On May 25, another black man died at the hands of abusive police. Watching the video of Floyd, as he gasped for air and called out to his dead mother, I couldn’t take it. I ran outside my house and vomited. It physically rocked me to my core.

I sensed a shift in my community in the days after the murder. My black brothers and sisters were in tremendous pain. I saw it in their eyes at my weekly volunteering shift at a food distribution center. As we worked, there was little laughter as there had been in previous weeks. Their pain was palpable.

That day I called a friend who happens to be black and a pastor in the community. We talked for an hour, I needed to know what else I could do. He said, “Don’t remain silent.”

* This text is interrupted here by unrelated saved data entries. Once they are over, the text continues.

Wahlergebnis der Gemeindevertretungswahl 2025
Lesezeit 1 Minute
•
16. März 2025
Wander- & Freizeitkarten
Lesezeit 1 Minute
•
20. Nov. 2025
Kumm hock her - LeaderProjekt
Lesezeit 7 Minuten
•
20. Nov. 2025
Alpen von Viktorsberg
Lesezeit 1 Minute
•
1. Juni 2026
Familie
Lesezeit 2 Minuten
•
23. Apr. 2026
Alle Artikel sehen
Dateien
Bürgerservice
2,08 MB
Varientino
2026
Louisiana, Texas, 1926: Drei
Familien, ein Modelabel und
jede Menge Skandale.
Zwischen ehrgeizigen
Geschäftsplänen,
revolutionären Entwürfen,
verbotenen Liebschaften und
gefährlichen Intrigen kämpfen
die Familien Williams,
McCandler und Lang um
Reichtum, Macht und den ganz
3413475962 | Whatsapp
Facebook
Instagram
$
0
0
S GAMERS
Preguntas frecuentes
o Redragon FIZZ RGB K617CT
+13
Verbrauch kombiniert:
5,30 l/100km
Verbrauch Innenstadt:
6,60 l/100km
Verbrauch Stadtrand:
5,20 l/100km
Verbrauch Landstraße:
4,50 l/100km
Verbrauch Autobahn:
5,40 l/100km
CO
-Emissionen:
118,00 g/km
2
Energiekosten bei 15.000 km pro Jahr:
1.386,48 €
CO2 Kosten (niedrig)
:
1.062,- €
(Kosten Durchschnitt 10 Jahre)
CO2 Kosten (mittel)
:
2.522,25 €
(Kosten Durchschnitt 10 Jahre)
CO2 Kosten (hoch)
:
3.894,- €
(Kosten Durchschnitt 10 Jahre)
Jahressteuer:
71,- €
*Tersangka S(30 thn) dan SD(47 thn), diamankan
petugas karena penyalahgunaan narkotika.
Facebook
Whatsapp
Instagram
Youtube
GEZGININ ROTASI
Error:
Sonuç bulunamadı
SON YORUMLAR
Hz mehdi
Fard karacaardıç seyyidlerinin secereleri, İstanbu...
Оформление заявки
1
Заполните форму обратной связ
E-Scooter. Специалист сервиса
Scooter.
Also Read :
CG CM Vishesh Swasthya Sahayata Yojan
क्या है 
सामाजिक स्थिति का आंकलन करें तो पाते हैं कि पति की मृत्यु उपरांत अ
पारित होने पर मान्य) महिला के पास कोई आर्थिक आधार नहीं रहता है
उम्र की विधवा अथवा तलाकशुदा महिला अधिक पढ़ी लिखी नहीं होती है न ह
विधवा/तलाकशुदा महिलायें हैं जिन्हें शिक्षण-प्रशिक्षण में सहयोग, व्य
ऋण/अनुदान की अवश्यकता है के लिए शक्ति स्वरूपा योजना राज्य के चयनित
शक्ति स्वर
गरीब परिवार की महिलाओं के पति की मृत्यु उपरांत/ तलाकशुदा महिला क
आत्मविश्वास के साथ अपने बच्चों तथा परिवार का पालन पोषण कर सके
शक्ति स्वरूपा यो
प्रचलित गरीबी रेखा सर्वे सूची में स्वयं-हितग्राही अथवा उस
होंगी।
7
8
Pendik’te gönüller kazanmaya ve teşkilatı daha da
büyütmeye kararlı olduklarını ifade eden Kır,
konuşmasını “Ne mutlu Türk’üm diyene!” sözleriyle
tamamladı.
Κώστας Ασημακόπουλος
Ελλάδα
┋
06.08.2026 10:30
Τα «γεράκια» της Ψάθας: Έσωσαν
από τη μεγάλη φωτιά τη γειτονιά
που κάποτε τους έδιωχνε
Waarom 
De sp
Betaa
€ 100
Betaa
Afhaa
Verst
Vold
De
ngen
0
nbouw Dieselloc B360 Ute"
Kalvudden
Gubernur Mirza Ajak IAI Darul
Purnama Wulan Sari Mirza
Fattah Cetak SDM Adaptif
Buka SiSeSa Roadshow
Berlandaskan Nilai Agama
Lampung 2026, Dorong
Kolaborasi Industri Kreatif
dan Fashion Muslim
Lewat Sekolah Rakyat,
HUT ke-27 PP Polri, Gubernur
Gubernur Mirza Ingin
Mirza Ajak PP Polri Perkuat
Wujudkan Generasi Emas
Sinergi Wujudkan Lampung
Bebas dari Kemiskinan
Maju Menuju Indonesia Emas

This time is different, and it’s up to people who look like me to make changes in our privileged lives. It is our job to do the self-reflection to repair the damage that we have caused.

Every law enforcement officer should hang up their badge if they condone aggressive and punitive policing. Our community deserves better, and our citizens demand better. This is not the time to lead with a gun, a baton or tear gas. Now is the time to lead with the heart and soul.

When I am elected sheriff, I will open up the sheriff’s office to independent audits, to examine its history of policing practices and spending; restructure the department to remove waste at the top and recruit a more diverse field of deputies; involve the community more; sever an agreement to house federal immigration detainees; and reform our juvenile justice system. There is so much work to do.

Leadership is born from connection and communication, which is something that is lacking from the top ranks of the sheriff’s office. I am prepared to make the necessary changes so we can heal and grow. I’m ready to put that badge back on and get to work.

Graziano served as a Charleston County sheriff’s deputy for 18 years and is the Democratic nominee for Charleston County sheriff.